Your copy should match the entries exactly, with the pictures left out.

[Stored data]
------------------------
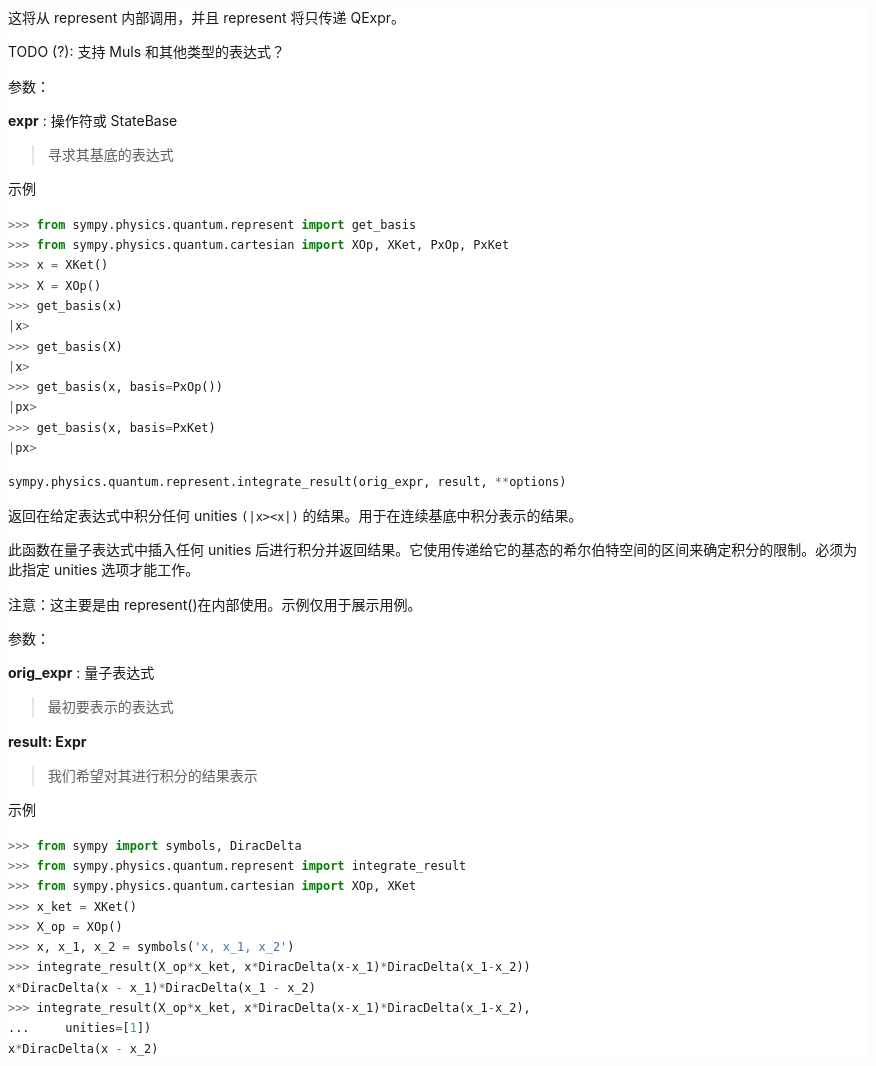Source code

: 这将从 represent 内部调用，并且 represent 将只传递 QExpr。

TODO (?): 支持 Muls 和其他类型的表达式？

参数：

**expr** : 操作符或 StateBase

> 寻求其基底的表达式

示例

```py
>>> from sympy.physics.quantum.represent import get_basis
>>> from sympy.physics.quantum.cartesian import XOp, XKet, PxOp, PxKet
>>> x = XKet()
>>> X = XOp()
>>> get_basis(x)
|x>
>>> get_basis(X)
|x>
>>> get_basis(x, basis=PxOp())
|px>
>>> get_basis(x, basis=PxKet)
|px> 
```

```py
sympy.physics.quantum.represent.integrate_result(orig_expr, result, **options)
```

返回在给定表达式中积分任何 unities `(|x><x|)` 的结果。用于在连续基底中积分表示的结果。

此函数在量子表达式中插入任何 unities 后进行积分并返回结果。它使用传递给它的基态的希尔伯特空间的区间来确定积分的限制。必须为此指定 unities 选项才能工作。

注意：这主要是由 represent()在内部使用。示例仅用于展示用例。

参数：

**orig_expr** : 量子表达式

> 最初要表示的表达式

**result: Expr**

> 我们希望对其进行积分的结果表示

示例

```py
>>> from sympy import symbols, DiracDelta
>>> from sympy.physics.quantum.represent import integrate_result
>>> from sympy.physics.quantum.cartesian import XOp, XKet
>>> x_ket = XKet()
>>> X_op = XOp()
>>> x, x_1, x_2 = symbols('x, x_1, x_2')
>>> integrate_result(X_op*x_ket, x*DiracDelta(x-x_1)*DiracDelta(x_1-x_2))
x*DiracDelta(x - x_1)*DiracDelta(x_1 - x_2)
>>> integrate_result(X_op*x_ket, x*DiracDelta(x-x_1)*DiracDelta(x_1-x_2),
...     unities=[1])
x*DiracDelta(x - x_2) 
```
------------------------
▶ Response
Source code

: 这将从 represent 内部调用，并且 represent 将只传递 QExpr。

TODO (?): 支持 Muls 和其他类型的表达式？

参数：

**expr** : 操作符或 StateBase

> 寻求其基底的表达式

示例

```py
>>> from sympy.physics.quantum.represent import get_basis
>>> from sympy.physics.quantum.cartesian import XOp, XKet, PxOp, PxKet
>>> x = XKet()
>>> X = XOp()
>>> get_basis(x)
|x>
>>> get_basis(X)
|x>
>>> get_basis(x, basis=PxOp())
|px>
>>> get_basis(x, basis=PxKet)
|px> 
```

```py
sympy.physics.quantum.represent.integrate_result(orig_expr, result, **options)
```

返回在给定表达式中积分任何 unities `(|x><x|)` 的结果。用于在连续基底中积分表示的结果。

此函数在量子表达式中插入任何 unities 后进行积分并返回结果。它使用传递给它的基态的希尔伯特空间的区间来确定积分的限制。必须为此指定 unities 选项才能工作。

注意：这主要是由 represent()在内部使用。示例仅用于展示用例。

参数：

**orig_expr** : 量子表达式

> 最初要表示的表达式

**result: Expr**

> 我们希望对其进行积分的结果表示

示例

```py
>>> from sympy import symbols, DiracDelta
>>> from sympy.physics.quantum.represent import integrate_result
>>> from sympy.physics.quantum.cartesian import XOp, XKet
>>> x_ket = XKet()
>>> X_op = XOp()
>>> x, x_1, x_2 = symbols('x, x_1, x_2')
>>> integrate_result(X_op*x_ket, x*DiracDelta(x-x_1)*DiracDelta(x_1-x_2))
x*DiracDelta(x - x_1)*DiracDelta(x_1 - x_2)
>>> integrate_result(X_op*x_ket, x*DiracDelta(x-x_1)*DiracDelta(x_1-x_2),
...     unities=[1])
x*DiracDelta(x - x_2) 
```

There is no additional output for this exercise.